How could you hope to hear the mist in the breeze

“How could you hope to hear the mist in the breeze”

At this point I was thinking “alright, time to use some of that power cosmic and send a power blast into his chest”. Instead The Surfer and Dracula decide it’s a tie and Dracula Bat-forms and fly’s away. Wait, what? The Surfer is endowed with the power cosmic, he was the herald of Galactus, he held his own against the entirety of the Fantastic Four. He once stood eye to eye with Thanos, and yet one gust of wind, an attack by a small clan of rats, and one punch from Dracula is enough for The Surfer to call a truce? Yeah, I’m not buying it.
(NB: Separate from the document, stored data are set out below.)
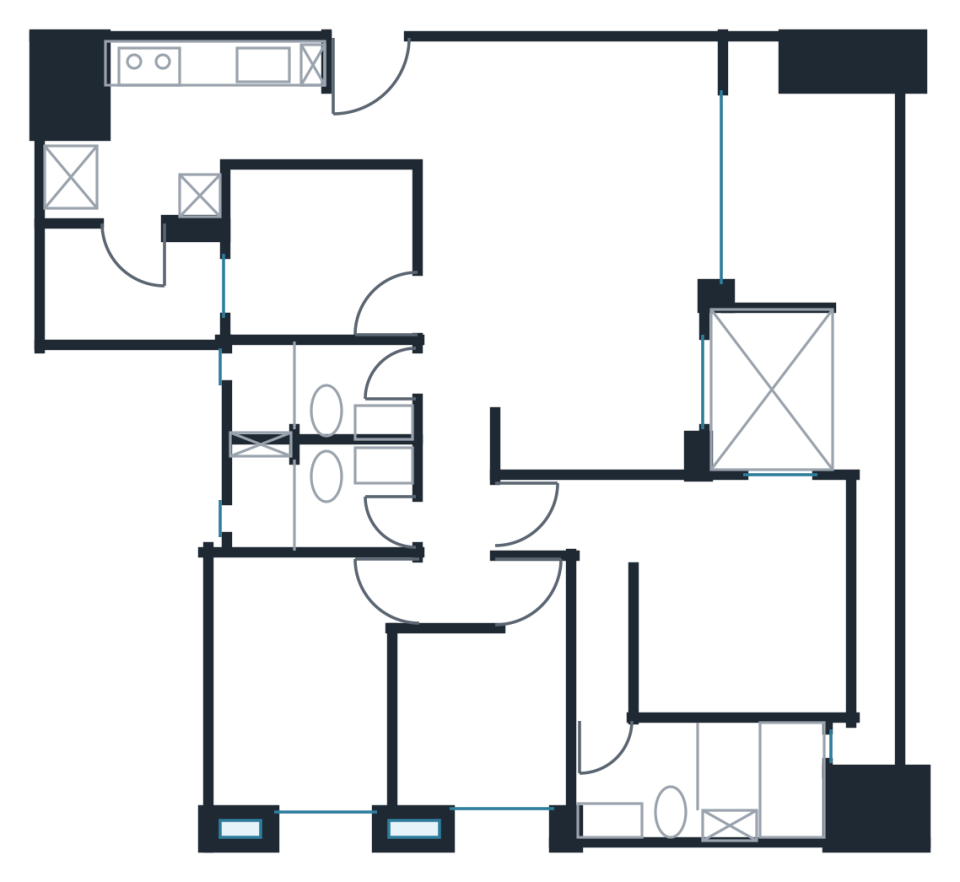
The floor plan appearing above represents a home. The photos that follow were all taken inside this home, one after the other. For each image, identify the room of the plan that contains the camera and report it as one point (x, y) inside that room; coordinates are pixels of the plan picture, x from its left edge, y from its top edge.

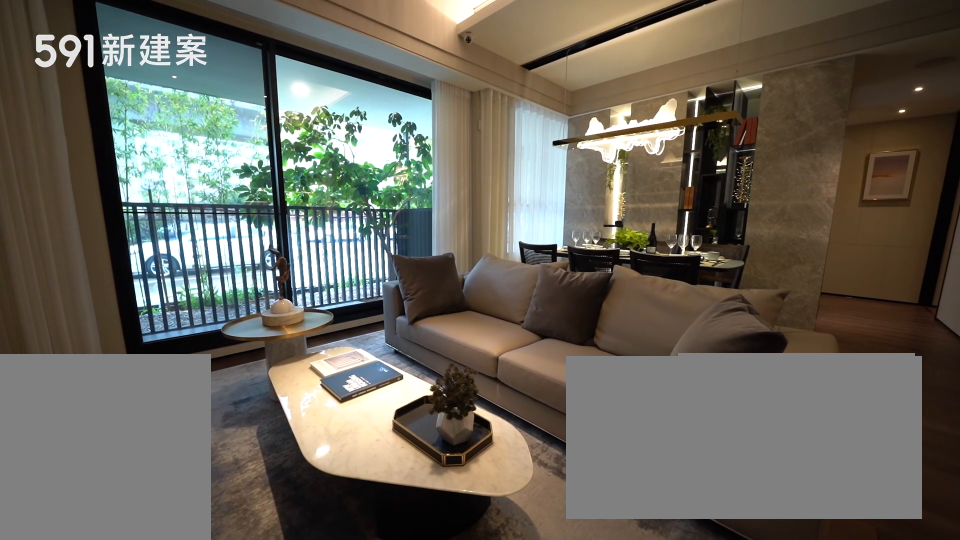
(578, 159)
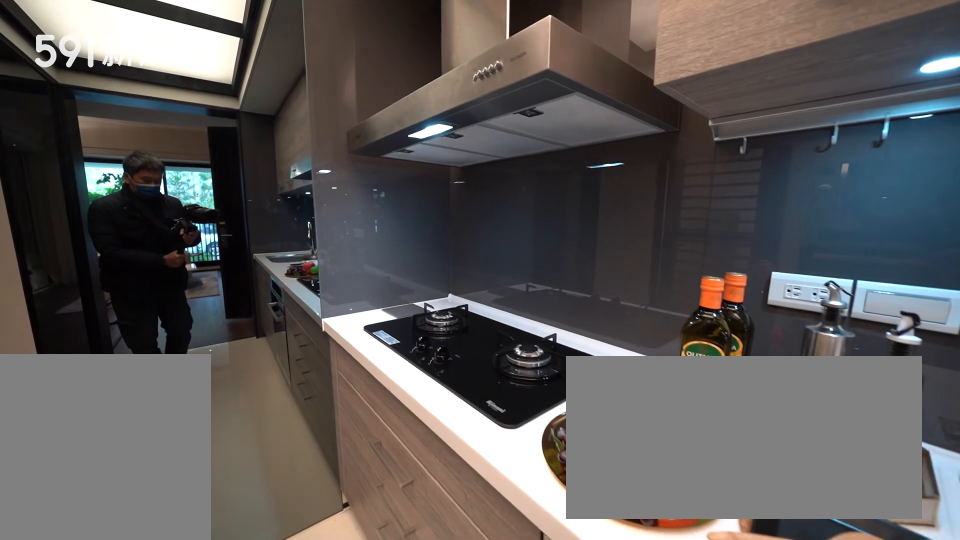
(208, 101)
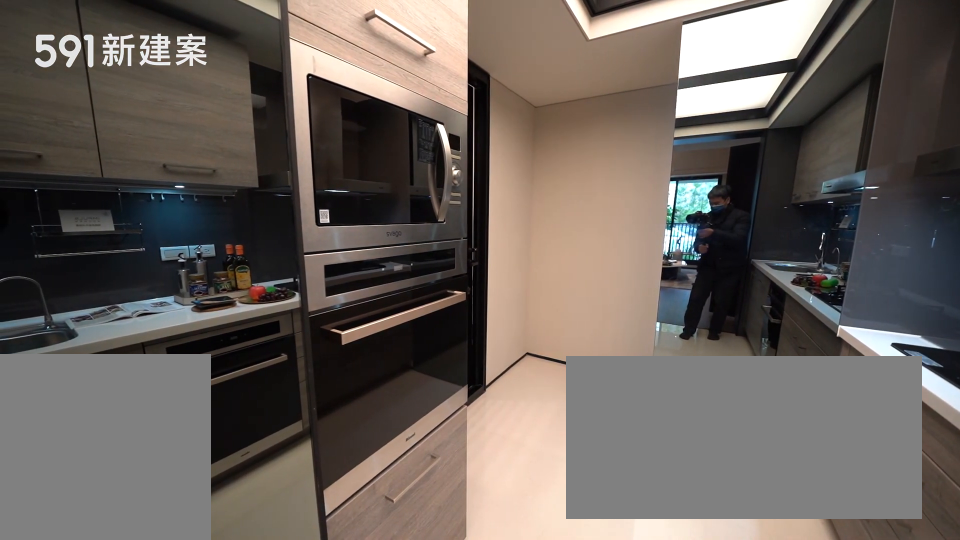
(208, 101)
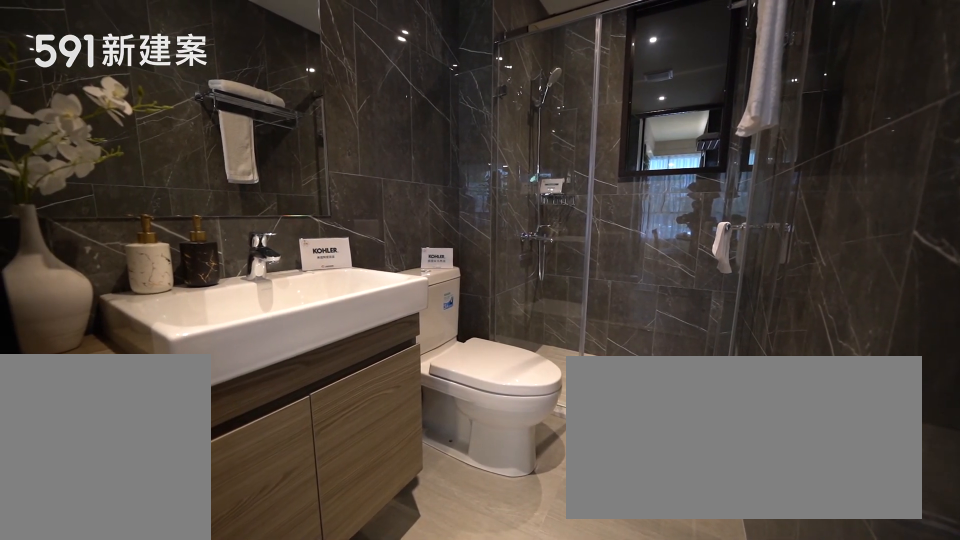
(312, 393)
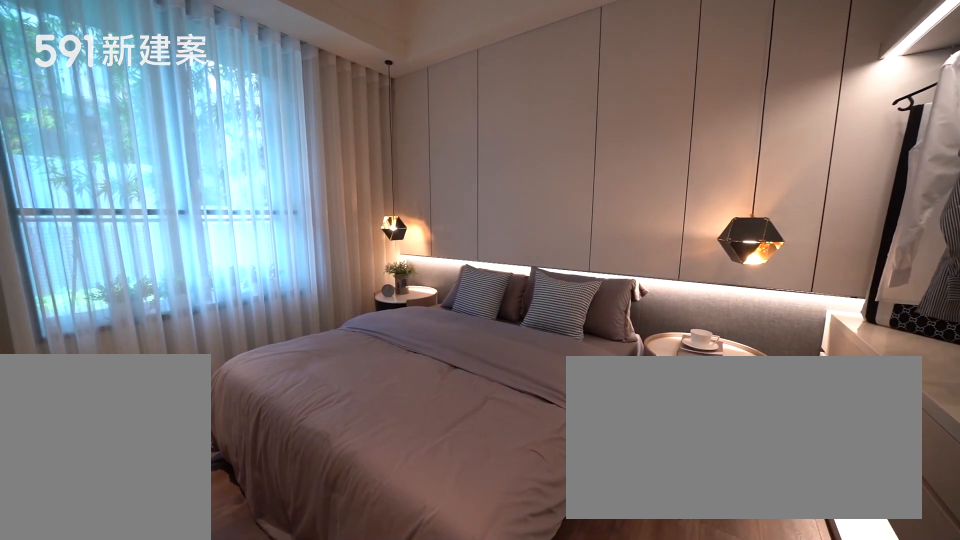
(296, 686)
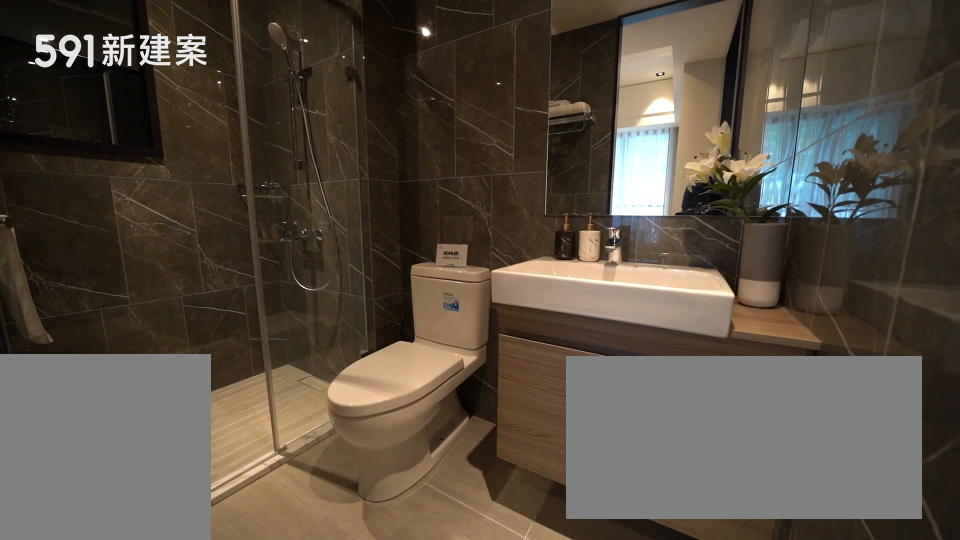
(309, 497)
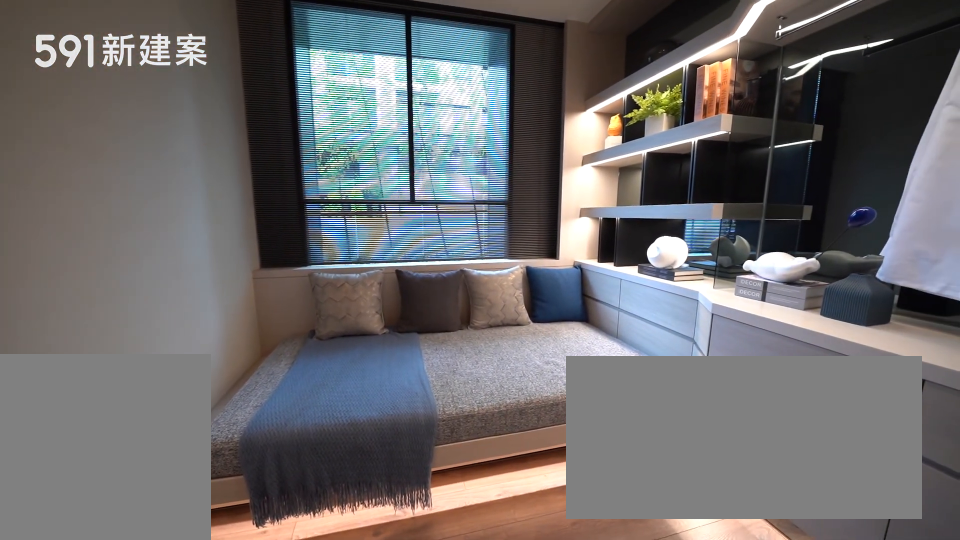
(487, 721)
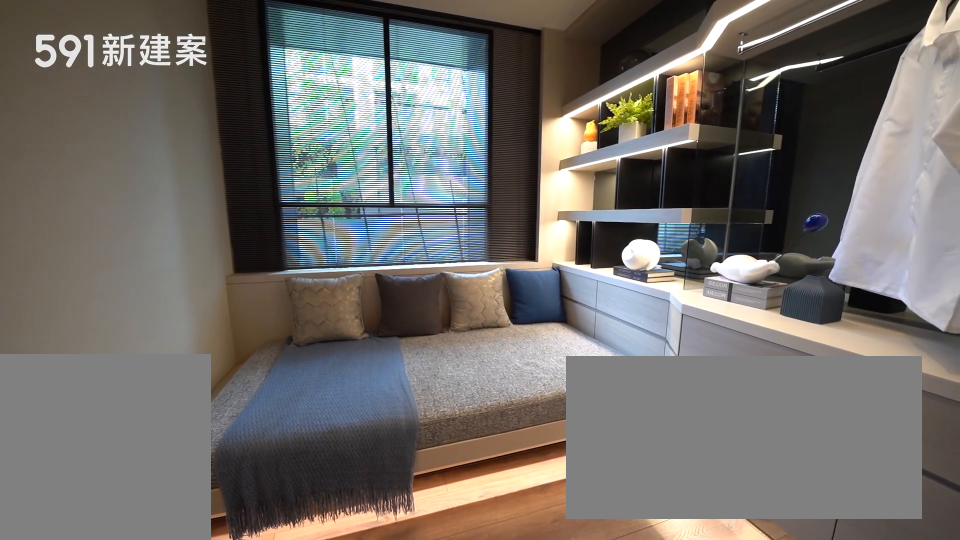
(487, 721)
They tried to explain it by saying that he was “sluggish” from the brain washing of the mysterious five, but even still he should have been powerful enough to finish off Dracula. C’mon. Throw in uninspired art, dialogue such as “Dracula needs sustenance this night, and you shall supply it”, and several glaring grammatical issues and you have what may be the worst comic I have ever read.The best part of this comic was the Howard the Duck short story in the back. Perhaps in the early 90s Dracula was more popular than he is today. Maybe this was just an attempt for a cash grab. It sure feels like one. There’s no way I would have ever payed the original $1.75 cover price. I paid $0.50 and I still feel robbed.